Schwarz-Weiß-Malerei ist sicherlich hier fehl am Platze. Die bislang überzeugenden Auftritte der Ära Löw gegen mittelprächtige Gegner sind ebenso kein Maßstab wie das abgeschenkte Spiel gegen Tschechien. Die Wahrheit liegt irgendwo in der Mitte. Fakt ist, noch kann die junge Generation nicht uneingeschränkt und vollumfänglich in die Bresche springen. Die Ausfälle von zahlreichen Stammkräften sind eben nicht auf Dauer zu kompensieren. Stärkere Gegner decken die Defizite schonungslos auf.

In jedem Fall besteht für die deutschen Nationalspieler überhaupt kein Grund zu Arroganz und Selbstüberschätzung. Das verdeutlicht schon allein der Blick auf die Ergebnisse des Jahres 2007 und die zugehörige Gegnerschaft. Topmannschaften waren nicht darunter. Den stärksten Eindruck haben noch die Rumänen hinterlassen, das aber auch nur eine Halbzeit lang. England und Tschechien dagegen sind im europäischen Vergleich momentan allenfalls zweitklassig. Dessen sollte sich jeder bewusst sein, denn auch zu den kommenden vier bereits fest vereinbarten Länderspielterminen muss sich das DFB-Team mit Mannschaften dieser bekannten Güteklasse auseinandersetzen. Vermutlich wird die echte Nagelprobe erst während des EM-Turniers erfolgen. Bis dahin gilt es, konzentriert zu arbeiten und das eigene Selbstbewusstsein zu stärken. Zudem geht es auch darum, einen Platz im 23-köpfigen EM-Aufgebot zu ergattern.
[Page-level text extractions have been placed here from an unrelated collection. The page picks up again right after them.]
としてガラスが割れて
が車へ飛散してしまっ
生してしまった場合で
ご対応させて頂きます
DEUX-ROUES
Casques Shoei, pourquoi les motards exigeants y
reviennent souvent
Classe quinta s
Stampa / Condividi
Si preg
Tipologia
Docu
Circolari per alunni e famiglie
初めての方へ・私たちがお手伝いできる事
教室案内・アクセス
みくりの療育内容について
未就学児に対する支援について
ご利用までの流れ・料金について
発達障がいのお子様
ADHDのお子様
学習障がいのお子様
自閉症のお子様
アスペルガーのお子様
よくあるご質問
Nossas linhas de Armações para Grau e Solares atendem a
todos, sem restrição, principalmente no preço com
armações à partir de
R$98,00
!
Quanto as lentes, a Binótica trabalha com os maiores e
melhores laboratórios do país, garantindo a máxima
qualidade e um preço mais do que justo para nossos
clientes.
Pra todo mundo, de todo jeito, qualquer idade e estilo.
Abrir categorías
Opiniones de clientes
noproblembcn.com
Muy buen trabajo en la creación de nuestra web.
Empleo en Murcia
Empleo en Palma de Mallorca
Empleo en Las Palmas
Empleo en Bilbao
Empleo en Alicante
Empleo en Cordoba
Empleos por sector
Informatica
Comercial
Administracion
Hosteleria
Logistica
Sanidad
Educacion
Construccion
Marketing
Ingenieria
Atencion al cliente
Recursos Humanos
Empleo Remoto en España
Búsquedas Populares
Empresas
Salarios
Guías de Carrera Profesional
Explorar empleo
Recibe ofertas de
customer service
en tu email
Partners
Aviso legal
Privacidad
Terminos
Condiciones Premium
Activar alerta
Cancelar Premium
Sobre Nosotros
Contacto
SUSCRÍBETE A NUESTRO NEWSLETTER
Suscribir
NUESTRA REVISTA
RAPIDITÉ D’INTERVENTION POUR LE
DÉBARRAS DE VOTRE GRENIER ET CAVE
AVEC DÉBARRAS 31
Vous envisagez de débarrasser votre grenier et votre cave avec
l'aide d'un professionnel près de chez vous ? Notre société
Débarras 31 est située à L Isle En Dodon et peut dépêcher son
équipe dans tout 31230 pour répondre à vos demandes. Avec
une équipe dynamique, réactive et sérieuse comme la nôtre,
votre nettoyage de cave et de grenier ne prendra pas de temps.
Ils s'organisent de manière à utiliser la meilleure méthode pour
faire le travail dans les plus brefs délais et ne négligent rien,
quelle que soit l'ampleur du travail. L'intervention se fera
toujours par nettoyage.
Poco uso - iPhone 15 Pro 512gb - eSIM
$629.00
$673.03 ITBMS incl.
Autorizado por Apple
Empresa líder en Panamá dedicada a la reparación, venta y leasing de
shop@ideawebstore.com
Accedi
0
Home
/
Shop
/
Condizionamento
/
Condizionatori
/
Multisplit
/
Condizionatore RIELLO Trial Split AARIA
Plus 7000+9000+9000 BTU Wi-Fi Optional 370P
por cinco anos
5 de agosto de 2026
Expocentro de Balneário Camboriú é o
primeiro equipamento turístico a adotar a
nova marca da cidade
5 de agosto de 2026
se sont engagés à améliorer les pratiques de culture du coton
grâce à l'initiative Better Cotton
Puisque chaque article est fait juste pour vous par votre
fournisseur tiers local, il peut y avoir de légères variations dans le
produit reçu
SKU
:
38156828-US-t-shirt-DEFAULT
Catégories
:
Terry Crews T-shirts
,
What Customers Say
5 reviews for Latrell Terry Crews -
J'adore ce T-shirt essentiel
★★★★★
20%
Dafür gibt es reichlich Bewerber. Raum für schwache Leistungen ist da kaum. Vielmehr gilt es, jede sich bietende Möglichkeit zu nutzen, um auf sich aufmerksam zu machen. Und nicht zuletzt sollen die Gegner wieder Respekt oder sogar Angst vor der deutschen Mannschaft haben. Ein solch peinlicher Auftritt wie gegen Tschechien ist da eher hinderlich.